→ Consignes de travail:
a) Recopiez à l'identique le texte sur les ressources humaines, entre « Dès que ce mot » et « rémunéré comme tel. », ces deux passages compris.
b) D'après le texte sur les ressources humaines, quelle proportion des professionnels de ce secteur sont des femmes ?
c) Rédigez la suite du texte sur les ressources humaines, en partant de sa dernière phrase.

→ Extrait du texte:
◆ ◆ ◆ ◆ ◆

Plus de 80 % des professionnels des ressources humaines sont des femmes. Lorsque j’ai découvert ce chiffre, ce qui m’a interpellé n’était pas le chiffre en lui-même, mais la facilité avec laquelle mon esprit l’a intégré. Bien sûr, les RH sont majoritairement féminines : c’est le service où se cultivent « les gens » et « la culture », où l’on prend soin des émotions, où l’on « materne ».
Dès que ce mot m’est venu à l’esprit, j’ai compris que ce chiffre ne reflétait pas une simple tendance du marché du travail, mais bien mes propres préjugés sur ce qui est considéré comme « féminin » et sur les métiers qui se féminisent. Le directeur des ressources humaines (DRH) occupe l’un des postes les plus complexes de la direction générale. On lui demande de jouer un double rôle : être l’infrastructure émotionnelle de l’entreprise — en protégeant l’humanité des employés, en accueillant leur peine ou leur croissance, en tissant les liens culturels — tout en servant de bouclier juridique pour l’organisation. Il doit mener des enquêtes, gérer des licenciements et se positionner comme rempart contre les employés qu’il est censé représenter. Prendre soin des gens, tout en protégeant l’entreprise : un exemple parfait de double contrainte, historiquement rémunéré comme tel.
Mais ce double bind ne concerne pas uniquement le DRH. Tout dirigeant ayant tenté de créer une véritable communauté au sein de son organisation en a fait l’expérience. Les études sont claires : une culture d’entreprise forte favorise l’engagement, la fidélisation et la performance. Pourtant, la psychologie managériale dominante ne produit pas de la communauté, mais de l’efficacité, de l’urgence et de l’expansion. Elle récompense les résultats obtenus, pas les valeurs portées. Résultat : la direction parle de culture tout en privilégiant la vitesse, puis s’étonne que les équipes se sentent négligées.

◆ ◆ ◆ ◆ ◆

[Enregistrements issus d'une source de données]
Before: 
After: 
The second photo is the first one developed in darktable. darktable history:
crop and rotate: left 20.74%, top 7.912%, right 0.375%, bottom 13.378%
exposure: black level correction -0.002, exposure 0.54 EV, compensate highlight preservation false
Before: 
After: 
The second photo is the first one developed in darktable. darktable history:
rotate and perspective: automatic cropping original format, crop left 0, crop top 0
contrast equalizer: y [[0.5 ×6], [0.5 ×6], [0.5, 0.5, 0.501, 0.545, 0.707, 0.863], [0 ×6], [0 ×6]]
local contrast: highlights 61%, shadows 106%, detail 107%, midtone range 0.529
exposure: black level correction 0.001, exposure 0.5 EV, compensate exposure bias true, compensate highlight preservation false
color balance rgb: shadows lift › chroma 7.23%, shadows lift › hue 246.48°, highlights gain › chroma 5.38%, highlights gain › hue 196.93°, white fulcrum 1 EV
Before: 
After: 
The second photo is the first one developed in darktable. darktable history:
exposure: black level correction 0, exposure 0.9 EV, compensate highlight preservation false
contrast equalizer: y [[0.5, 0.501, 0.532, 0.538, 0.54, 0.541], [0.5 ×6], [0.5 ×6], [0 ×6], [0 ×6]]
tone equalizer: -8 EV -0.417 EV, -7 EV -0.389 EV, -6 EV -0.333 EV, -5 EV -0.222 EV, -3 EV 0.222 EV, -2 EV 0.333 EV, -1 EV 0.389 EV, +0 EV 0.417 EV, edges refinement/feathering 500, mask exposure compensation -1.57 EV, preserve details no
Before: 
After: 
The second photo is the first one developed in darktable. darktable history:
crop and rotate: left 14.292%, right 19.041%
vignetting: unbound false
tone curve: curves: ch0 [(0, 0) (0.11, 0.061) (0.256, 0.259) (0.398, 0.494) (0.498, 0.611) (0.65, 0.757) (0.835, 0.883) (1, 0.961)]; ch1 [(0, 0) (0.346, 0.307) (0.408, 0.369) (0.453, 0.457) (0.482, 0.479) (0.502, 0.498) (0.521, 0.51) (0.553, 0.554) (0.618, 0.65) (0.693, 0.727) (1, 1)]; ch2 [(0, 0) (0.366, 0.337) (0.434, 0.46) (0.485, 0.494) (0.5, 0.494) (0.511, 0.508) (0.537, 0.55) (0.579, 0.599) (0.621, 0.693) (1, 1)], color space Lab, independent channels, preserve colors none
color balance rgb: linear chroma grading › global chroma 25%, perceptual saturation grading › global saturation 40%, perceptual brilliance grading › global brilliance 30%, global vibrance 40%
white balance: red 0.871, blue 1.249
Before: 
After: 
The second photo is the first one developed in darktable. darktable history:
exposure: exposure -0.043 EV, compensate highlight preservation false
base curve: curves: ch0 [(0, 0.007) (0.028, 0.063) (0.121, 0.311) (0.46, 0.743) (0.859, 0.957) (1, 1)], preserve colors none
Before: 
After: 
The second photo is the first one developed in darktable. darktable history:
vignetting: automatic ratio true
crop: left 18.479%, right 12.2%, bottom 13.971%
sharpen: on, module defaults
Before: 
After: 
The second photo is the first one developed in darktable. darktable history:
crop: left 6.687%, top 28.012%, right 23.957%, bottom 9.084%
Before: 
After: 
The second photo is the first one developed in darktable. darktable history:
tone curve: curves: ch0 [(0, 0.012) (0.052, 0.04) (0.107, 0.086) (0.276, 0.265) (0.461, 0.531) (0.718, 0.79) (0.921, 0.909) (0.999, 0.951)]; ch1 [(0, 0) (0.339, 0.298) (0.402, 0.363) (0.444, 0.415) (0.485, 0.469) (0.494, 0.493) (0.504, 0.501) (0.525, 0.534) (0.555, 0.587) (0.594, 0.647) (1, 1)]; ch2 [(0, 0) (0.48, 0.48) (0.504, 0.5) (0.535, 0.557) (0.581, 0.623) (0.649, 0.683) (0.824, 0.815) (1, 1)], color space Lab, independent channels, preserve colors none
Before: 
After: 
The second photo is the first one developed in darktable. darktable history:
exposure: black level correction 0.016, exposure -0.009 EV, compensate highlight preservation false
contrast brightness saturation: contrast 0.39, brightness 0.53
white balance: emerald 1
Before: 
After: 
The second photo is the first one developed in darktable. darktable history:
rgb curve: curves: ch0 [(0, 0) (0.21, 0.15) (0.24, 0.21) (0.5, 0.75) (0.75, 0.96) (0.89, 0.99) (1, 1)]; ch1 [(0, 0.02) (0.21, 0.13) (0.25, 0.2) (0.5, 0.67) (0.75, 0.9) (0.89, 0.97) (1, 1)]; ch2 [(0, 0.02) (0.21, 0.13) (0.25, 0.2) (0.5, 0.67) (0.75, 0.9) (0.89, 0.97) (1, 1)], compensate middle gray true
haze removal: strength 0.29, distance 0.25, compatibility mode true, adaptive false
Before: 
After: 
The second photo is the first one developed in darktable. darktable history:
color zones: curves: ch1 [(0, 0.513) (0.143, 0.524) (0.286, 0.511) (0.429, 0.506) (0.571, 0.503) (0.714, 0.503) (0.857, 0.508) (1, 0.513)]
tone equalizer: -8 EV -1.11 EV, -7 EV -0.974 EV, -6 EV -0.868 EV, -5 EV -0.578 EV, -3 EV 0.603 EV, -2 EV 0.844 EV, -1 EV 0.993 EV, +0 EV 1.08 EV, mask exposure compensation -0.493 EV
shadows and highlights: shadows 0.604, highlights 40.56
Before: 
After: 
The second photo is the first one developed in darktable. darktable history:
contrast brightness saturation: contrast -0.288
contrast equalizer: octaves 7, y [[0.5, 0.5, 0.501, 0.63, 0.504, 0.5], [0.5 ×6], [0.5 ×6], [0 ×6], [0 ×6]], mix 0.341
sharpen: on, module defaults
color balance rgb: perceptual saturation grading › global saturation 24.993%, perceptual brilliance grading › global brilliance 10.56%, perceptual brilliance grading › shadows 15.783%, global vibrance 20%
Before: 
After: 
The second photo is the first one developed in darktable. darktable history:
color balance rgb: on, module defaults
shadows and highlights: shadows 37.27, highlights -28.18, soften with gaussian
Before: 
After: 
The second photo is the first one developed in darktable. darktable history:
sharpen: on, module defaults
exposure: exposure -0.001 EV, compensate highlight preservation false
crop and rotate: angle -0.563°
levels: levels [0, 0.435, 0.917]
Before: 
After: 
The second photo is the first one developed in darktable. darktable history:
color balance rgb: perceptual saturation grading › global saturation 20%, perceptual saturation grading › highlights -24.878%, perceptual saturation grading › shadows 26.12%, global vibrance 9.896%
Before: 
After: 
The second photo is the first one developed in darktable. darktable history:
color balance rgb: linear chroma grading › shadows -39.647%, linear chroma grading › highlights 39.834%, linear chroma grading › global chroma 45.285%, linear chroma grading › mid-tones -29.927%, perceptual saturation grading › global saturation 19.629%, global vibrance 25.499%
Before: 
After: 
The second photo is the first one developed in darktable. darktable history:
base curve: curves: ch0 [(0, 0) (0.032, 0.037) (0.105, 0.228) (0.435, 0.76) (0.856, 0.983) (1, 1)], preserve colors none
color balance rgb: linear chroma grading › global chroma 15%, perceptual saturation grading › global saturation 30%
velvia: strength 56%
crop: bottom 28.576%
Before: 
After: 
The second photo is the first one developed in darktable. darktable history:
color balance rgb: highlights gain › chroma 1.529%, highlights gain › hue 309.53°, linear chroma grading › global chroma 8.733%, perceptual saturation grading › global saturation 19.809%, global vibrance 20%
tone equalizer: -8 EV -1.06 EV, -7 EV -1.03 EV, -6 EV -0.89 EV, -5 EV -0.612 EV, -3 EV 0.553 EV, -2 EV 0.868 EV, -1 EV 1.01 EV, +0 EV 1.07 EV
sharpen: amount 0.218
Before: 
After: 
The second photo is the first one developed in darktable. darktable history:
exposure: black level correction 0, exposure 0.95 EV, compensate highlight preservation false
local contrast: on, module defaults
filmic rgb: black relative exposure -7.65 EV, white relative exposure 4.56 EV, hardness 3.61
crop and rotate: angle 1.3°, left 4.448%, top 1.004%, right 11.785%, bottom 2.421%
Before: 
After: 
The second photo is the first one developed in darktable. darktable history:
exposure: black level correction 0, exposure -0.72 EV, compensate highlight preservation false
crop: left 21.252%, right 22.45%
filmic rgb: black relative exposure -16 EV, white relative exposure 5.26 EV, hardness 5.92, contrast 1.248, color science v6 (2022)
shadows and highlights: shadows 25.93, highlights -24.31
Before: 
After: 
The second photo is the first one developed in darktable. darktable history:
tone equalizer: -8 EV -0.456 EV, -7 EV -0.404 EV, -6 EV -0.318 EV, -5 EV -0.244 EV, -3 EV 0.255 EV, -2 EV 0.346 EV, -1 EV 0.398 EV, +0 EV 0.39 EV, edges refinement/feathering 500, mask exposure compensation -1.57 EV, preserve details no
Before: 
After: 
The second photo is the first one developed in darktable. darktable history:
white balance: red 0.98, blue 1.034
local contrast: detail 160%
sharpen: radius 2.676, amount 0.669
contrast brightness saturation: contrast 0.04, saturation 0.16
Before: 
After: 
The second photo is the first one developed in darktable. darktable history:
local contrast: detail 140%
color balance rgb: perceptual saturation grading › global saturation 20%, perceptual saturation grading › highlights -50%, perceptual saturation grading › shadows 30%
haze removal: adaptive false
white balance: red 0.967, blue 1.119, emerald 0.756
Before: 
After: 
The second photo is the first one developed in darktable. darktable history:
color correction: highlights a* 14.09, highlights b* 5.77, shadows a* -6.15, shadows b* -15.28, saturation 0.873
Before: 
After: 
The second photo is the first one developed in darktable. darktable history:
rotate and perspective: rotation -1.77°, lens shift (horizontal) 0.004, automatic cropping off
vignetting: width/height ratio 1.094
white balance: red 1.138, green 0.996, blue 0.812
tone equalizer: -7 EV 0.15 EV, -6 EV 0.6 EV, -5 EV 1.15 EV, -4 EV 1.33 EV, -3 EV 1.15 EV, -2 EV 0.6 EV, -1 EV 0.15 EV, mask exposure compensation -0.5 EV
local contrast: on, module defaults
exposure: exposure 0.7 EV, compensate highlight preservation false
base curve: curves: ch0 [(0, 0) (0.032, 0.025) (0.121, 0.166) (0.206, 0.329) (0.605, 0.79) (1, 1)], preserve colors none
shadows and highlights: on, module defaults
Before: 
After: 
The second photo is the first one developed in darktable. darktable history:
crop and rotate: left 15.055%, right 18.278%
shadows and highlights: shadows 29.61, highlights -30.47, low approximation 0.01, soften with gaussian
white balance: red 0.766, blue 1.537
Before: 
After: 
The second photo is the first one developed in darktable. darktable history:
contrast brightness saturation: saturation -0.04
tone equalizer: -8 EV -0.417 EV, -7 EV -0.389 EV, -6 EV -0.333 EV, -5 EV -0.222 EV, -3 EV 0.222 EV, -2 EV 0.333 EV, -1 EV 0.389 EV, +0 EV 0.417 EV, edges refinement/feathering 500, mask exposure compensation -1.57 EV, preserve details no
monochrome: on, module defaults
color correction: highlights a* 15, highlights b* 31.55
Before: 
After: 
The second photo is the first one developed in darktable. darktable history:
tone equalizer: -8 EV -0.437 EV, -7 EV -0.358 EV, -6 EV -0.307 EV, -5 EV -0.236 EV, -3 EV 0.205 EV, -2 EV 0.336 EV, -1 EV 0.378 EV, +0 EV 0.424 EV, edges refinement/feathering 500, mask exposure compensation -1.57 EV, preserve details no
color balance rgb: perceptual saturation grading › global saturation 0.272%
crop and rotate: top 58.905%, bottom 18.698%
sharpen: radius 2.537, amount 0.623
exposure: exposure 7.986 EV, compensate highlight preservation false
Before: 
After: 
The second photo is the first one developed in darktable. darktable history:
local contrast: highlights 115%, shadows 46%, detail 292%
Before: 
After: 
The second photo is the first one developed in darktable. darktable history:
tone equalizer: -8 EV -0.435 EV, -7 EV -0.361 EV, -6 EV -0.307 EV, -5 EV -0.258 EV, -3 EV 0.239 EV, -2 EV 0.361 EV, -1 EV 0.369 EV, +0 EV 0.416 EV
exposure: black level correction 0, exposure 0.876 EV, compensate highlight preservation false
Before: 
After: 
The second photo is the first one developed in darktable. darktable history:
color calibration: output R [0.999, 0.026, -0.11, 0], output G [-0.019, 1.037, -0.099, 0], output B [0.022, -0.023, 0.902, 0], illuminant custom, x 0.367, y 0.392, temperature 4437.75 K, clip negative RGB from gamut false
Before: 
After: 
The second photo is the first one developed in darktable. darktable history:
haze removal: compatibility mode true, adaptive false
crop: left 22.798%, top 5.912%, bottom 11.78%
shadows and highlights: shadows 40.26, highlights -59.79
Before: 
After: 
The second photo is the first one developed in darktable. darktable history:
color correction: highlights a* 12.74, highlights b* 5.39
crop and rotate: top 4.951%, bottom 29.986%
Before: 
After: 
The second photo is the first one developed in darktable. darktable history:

◆ ◆ ◆ ◆ ◆

→ Résultats de l'exercice:
a)
Dès que ce mot m’est venu à l’esprit, j’ai compris que ce chiffre ne reflétait pas une simple tendance du marché du travail, mais bien mes propres préjugés sur ce qui est considéré comme « féminin » et sur les métiers qui se féminisent. Le directeur des ressources humaines (DRH) occupe l’un des postes les plus complexes de la direction générale. On lui demande de jouer un double rôle : être l’infrastructure émotionnelle de l’entreprise — en protégeant l’humanité des employés, en accueillant leur peine ou leur croissance, en tissant les liens culturels — tout en servant de bouclier juridique pour l’organisation. Il doit mener des enquêtes, gérer des licenciements et se positionner comme rempart contre les employés qu’il est censé représenter. Prendre soin des gens, tout en protégeant l’entreprise : un exemple parfait de double contrainte, historiquement rémunéré comme tel.

b) Plus de 80 %.

c)
Pour explorer cette tension, nous avons invité Felicity Fellows dans notre podcast From the Culture. Fellows a transformé TEDx, un projet local à Sydney, en une communauté mondiale de penseurs. Pour y parvenir, elle a dû transformer l’intangible — le sentiment d’appartenance — en un système suffisamment robuste pour traverser les continents. Au cours de notre échange, elle a évoqué, presque incidemment, qu’après une période éprouvante de travail et de chagrin, elle s’était imposé ce qu’elle a appelé une « cure masculine ». Pas une détox des hommes, mais une remise en question de leur mode de fonctionnement.
Cette expression a résonné comme une révélation. Parce qu’en réalité, c’est bien de cela dont la plupart des organisations ont besoin : une remise en question de l’orthodoxie dominante.
Précisons d’emblée : une « cure masculine » n’est pas une exclusion des hommes. Je suis moi-même un homme, et je ne souhaite pas être effacé du monde professionnel. Comme l’a souligné ma coanimatrice, Amanda Slavin, cette détox ne consiste pas à chasser les hommes des postes de direction, mais à rééquilibrer les registres psychologiques. Le problème n’est pas le registre masculin en soi, mais le fait que le monde du travail en soit presque entièrement imprégné. Et c’est pour cela que les personnes chargées de cultiver la communauté au sein des entreprises peinent à obtenir une juste reconnaissance pour leur travail.
Comme nous l’avons exploré lors de cet échange, le système du travail a été conçu en grande partie selon une logique masculine — et nous en payons aujourd’hui le prix en termes de bien-être et de cohésion sociale.